Mbah Dalhar (KH. Nahrowi bin Abdurrahman)
Posted by
Unknown
on
Tuesday, January 27, 2015
with
No comments
Beliau memang masih keturunan dari laskar pejuang Pangeran Diponegoro di
eks Karsidenan Kedu. Tak heran selain berdakwah, Mbah Dalhar juga
mewarisi semangat perjuangan dalam merebut dan mempertahankan
Kemerdekaan RI.
Mbah Kiai Dalhar lahir di komplek pesantren Darussalam, Watucongol,
Muntilan, Magelang pada hari Rabu, 10 Syawal 1286 H (12 Januari 1870 M).
Ketika lahir ia diberi nama oleh ayahnya dengan nama Nahrowi. Ayahnya
adalah seorang mudda’i ilallah bernama Abdurrahman bin Abdurrauf bin Hasan Tuqo.
Kiai Abdurrauf adalah salah seorang panglima perang Pangeran
Diponegoro. Nasab Kiai Hasan Tuqo sendiri sampai kepada Sunan Amangkurat
Mas atau Amangkurat III. Oleh karenanya sebagai keturunan raja, Kiai
Hasan Tuqo juga mempunyai nama lain dengan sebutan Raden Bagus Kemuning.
Diriwayatkan, Kiai Hasan Tuqo keluar dari komplek keraton karena ia lebih senang mempelajari ilmu agama daripada hidup dalam kepriyayian. Belakangan waktu baru diketahui jika ia hidup menyepi didaerah Godean, Yogyakarta. Sekarang desa tempat ia tinggal dikenal dengan nama desa Tetuko. Sementara itu salah seorang puteranya bernama Abdurrauf juga mengikuti jejak ayahnya yaitu senang mengkaji ilmu agama. Namun ketika Pangeran Diponegoro membutuhkan kemampuan beliau untuk bersama-sama memerangi penjajah Belanda, Abdurrauf tergerak hatinya untuk membantu sang Pangeran.

== CUPLIKAN DATA ==

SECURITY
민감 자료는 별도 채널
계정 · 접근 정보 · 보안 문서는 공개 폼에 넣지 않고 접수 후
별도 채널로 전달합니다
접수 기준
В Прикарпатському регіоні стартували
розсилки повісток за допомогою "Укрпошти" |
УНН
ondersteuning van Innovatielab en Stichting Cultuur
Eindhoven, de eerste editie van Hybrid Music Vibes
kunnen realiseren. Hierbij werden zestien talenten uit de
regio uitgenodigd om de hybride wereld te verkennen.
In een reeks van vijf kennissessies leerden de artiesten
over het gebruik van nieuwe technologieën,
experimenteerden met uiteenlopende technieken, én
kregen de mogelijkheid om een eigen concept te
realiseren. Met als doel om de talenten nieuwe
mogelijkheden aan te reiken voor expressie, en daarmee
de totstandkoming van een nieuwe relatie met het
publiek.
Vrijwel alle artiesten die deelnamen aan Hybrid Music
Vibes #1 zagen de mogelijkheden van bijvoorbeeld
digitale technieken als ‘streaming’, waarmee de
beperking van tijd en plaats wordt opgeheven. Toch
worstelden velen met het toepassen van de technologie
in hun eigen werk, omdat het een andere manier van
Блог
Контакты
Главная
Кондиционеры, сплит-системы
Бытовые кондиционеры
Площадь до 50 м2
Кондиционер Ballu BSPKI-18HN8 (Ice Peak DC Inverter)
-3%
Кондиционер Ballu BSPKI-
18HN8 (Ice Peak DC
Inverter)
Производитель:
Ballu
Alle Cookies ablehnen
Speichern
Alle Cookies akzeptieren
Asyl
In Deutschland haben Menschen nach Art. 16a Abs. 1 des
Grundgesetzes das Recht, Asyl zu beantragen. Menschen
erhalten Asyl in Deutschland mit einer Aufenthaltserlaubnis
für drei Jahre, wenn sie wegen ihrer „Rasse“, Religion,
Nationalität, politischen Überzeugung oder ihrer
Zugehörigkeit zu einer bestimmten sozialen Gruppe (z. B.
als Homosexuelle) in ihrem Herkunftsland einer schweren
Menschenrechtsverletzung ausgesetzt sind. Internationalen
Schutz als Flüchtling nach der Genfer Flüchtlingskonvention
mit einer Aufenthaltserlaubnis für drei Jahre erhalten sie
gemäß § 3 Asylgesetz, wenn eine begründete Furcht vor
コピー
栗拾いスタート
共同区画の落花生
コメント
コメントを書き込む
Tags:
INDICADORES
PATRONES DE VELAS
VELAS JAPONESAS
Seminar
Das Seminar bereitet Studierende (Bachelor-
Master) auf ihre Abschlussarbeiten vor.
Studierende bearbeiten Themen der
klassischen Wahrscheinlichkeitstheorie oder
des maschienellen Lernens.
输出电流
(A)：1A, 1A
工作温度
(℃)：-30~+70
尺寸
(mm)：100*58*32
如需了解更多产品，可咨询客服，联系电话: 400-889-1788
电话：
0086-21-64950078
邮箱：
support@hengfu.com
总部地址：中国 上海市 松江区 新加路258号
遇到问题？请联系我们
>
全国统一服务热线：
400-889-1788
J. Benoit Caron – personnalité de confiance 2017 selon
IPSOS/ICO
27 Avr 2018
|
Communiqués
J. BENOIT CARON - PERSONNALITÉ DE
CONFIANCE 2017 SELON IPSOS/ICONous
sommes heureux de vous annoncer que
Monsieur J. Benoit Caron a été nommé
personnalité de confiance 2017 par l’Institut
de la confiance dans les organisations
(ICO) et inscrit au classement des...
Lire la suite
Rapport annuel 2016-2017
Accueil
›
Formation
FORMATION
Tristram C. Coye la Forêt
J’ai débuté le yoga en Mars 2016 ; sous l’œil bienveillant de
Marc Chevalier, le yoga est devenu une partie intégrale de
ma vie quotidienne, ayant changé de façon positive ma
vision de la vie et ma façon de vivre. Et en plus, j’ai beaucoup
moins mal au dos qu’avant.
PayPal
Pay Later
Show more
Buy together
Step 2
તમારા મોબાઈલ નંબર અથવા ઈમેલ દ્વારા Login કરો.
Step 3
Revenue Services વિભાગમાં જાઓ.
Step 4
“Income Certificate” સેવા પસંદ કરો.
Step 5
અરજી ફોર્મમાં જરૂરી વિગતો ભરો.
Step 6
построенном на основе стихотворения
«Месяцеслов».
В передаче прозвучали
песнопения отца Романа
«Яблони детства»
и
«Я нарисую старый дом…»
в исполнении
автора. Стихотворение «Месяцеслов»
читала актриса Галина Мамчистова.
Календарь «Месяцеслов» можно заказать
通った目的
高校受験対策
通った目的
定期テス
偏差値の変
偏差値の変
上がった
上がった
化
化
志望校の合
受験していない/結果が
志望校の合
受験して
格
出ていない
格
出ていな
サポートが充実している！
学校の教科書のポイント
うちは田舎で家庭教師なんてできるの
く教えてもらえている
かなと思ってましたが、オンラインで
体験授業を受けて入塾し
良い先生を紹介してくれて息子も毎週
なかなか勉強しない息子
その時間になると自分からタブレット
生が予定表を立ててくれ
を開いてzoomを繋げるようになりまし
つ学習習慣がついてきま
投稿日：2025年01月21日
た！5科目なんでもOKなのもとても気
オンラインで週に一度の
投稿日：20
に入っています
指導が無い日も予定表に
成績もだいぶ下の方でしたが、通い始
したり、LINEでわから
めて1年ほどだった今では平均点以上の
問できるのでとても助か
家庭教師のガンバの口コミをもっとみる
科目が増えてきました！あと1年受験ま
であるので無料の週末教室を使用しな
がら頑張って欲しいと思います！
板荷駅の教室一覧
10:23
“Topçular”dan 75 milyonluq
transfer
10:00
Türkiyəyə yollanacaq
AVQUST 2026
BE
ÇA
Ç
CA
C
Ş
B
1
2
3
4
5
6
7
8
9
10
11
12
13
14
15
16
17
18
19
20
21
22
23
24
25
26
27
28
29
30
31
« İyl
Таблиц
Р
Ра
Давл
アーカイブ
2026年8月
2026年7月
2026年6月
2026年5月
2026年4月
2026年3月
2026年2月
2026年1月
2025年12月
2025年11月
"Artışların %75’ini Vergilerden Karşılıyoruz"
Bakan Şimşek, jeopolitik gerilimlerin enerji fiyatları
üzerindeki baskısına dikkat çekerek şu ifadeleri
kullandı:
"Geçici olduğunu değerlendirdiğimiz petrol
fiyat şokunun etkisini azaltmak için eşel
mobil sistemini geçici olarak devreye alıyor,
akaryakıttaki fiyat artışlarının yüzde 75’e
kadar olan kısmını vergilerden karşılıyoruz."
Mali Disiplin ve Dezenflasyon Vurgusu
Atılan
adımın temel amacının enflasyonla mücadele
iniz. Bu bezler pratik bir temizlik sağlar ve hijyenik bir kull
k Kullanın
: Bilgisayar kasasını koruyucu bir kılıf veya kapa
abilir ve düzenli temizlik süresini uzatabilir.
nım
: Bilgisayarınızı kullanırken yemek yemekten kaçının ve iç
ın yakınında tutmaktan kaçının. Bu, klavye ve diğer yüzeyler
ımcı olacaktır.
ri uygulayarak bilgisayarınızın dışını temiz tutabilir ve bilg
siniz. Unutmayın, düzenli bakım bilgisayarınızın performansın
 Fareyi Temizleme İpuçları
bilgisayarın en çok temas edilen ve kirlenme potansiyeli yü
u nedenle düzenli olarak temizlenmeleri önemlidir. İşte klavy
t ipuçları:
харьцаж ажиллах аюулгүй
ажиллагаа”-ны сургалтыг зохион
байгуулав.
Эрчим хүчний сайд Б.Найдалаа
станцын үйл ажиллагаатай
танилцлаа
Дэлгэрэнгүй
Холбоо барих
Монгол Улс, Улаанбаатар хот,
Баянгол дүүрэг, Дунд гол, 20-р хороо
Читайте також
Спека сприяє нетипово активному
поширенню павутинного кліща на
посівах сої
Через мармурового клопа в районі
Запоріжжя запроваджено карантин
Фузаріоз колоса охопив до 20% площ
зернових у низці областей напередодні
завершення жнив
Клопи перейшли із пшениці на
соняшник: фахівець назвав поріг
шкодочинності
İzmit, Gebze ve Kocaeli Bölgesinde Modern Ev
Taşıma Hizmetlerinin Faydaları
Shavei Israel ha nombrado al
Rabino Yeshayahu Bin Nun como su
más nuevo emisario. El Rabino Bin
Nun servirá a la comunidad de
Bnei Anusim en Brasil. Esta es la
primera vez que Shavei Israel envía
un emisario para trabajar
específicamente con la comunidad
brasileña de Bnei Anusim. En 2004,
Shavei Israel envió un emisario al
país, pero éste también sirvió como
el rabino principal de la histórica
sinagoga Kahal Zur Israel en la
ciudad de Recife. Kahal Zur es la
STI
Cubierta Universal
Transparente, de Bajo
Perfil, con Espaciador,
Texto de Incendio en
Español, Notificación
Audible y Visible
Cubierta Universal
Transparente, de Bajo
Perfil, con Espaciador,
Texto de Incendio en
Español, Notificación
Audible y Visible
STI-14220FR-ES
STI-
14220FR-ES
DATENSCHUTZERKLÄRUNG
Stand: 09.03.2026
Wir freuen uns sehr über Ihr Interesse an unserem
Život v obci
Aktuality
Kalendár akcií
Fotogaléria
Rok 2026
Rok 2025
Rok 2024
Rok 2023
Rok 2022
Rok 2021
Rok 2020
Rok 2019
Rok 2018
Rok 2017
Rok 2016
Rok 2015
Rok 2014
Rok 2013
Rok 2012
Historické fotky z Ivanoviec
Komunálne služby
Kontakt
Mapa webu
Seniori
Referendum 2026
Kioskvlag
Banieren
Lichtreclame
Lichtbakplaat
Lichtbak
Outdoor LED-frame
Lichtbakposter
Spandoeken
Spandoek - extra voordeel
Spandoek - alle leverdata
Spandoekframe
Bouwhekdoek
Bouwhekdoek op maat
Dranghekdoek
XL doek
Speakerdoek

== PERMINTAAN ==
Silakan salin tanpa perubahan bagian teks tentang Mbah Dalhar di atas yang dibuka dengan kata-kata berisi "Ketika lahir ia" dan ditutup dengan "Raden Bagus Kemuning.".

== JAWABAN ANDA ==
Ketika lahir ia diberi nama oleh ayahnya dengan nama Nahrowi. Ayahnya
adalah seorang mudda’i ilallah bernama Abdurrahman bin Abdurrauf bin Hasan Tuqo.
Kiai Abdurrauf adalah salah seorang panglima perang Pangeran
Diponegoro. Nasab Kiai Hasan Tuqo sendiri sampai kepada Sunan Amangkurat
Mas atau Amangkurat III. Oleh karenanya sebagai keturunan raja, Kiai
Hasan Tuqo juga mempunyai nama lain dengan sebutan Raden Bagus Kemuning.